When it comes to central banks, private banks and the finance sector in general, we note an extremely serious erosion of the programmes of leftward-leaning organizations. In 2019, the Labour Party Manifesto, under the leadership of Jeremy Corbyn, although radical on a series of issues like renationalization and the cancellation of student debt, was silent regarding the City of London and the Bank of England. Bernie Sanders’ programme in 2019-2020, radical on issues of taxation and student debt, was also silent about the Federal Reserve and the major private banks. Programmes of other political organizations like Podemos, Diem25 or Die Linke, are either silent or very moderate on the subject and therefore have nothing to offer regarding the Central Bank, the big private banks, currency and public debt.

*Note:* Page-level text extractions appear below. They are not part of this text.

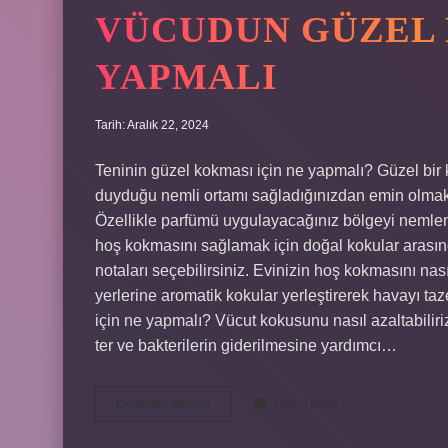
VÜCUDUN GÜZEL 
YAPMALI
Tarih: Aralık 22, 2024
Teninin güzel kokması için ne yapmalı? Güzel bir k
duyduğu nemli ortamı sağladığınızdan emin olmakt
Özellikle parfümü uygulayacağınız bölgeyi nemlend
hoş kokmasını sağlamak için doğal kokular arasınd
notaları seçebilirsiniz. Evinizin hoş kokmasını nas
yerlerine aromatik kokular yerleştirerek havayı ta
için ne yapmalı? Vücut kokusunu nasıl azaltabilir
ter ve bakterilerin giderilmesine yardımcı…
Vücudun
Devamını okuyun
Yorum Bırak
Güzel
Kokması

More generally, in financial matters, the solution is obvious: there must be suspension of debt payments without any penalty for delay. Beyond suspension of payment, in each country there should be debt audits carried out with the active participation of citizens, to determine the illegitimate, odious, illegal or unsustainable parts of public debt, which must then be cancelled. The CADTM, which is a global network mainly active in the South of the planet but also in the North, takes the position that the need to have recourse to suspension of payments and debt cancellation concerns not only the developing countries, emerging or not. It also concerns the countries of the North.
It is also time to brave the issue of cancellation of abusive debts demanded of the popular classes.